My fiancé and I are thrilled that this ruling came before our wedding. Though we don’t plan to exchange vows in Georgia, we like knowing that wherever our life takes us, we will be able to have the same legal rights and protections as our parents. We have been able to achieve so much in so little time, and I know we can keep going until all 50 states no longer have laws that classify LGBTQI individuals as second-class citizens.

25 February 2015

I’m sitting in my living room on a Wednesday afternoon, listening to THEESatisfaction, and driving myself crazy trying to decide what to do with my website. I’ve had this domain for nearly a decade, but I haven’t had the opportunity to do anything new with it in about two years.

The reason that I’m home this afternoon is that Atlanta, which averages 2-3 snow days a year, doesn’t have a proper emergency plan in case of winter weather. When there is a slight possibility of snow or sleet, schools and businesses close. Our state government, specifically this piece of shit, is attempting to avoid 3 inches of snow turning our city into this again.

This picture is whiter than our northern suburbs.
This picture is whiter than our northern suburbs.
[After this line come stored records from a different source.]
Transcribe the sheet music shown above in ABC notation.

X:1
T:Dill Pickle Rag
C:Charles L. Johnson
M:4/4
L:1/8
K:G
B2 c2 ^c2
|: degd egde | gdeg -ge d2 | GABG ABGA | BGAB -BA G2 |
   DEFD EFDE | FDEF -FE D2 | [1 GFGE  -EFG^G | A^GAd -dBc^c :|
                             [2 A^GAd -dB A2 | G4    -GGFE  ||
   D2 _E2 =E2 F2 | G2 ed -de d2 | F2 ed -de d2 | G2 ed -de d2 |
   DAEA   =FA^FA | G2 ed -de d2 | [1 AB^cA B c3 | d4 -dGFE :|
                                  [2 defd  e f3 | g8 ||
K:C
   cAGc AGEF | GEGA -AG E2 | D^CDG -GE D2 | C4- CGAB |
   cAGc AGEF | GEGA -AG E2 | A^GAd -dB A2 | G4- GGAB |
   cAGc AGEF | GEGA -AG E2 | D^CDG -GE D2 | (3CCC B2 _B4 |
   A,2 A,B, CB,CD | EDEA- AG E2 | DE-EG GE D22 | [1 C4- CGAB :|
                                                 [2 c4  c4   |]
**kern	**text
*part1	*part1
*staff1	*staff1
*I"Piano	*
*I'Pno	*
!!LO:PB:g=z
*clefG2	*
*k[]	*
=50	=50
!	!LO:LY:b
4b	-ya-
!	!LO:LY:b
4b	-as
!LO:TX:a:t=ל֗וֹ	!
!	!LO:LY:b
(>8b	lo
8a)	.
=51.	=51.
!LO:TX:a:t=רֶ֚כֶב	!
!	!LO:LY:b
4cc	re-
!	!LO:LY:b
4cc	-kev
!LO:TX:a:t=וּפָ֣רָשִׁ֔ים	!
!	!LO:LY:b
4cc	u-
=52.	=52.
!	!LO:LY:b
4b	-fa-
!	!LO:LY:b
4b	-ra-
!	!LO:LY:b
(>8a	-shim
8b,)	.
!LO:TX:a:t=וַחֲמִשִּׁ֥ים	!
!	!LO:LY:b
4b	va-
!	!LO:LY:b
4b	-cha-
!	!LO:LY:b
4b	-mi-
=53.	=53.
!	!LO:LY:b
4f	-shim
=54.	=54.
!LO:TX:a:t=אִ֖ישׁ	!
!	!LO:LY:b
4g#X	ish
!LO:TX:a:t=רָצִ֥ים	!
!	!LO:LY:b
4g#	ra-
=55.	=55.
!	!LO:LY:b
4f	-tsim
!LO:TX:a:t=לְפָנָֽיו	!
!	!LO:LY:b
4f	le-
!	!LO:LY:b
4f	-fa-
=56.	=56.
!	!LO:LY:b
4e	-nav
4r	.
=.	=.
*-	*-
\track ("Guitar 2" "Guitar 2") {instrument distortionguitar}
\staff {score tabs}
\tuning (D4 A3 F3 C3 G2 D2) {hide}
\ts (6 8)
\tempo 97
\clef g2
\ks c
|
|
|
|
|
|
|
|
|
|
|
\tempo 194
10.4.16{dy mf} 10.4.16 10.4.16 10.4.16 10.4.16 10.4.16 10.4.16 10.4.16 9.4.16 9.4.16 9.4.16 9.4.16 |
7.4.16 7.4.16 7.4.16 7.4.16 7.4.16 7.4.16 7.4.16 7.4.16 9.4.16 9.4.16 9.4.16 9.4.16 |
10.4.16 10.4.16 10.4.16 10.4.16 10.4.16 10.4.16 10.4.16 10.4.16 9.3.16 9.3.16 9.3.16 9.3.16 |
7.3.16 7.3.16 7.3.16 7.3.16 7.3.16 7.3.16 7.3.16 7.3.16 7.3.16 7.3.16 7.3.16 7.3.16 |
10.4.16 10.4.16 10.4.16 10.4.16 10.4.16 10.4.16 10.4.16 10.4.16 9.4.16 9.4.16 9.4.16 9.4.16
My irritation with my state’s emergency preparedness, combined with personal drama with a neighbor, and my boredom at my job, has only heightened my desire to move. I’m a native of Georgia, and have spent the majority of my life within metro Atlanta. My boyfriend is from Texas, has only been in Atlanta since 2011, and is equally tired of this place. We have set our sight on a move to the west, specifically Seattle. We are trying our hardest to not idealize our future home as anything more than the place we will commute to/from work in, but between the mountains, sea, progressive politics, and the general mood of the city, it it hard for us to resist.

Of course I’ve heard how Seattle basically reacts the same way to snow and ice as Atlanta, and THERE IS NO EXCUSE FOR THIS IN 2015, but I’m willing to overlook it. I crave a big and positive change.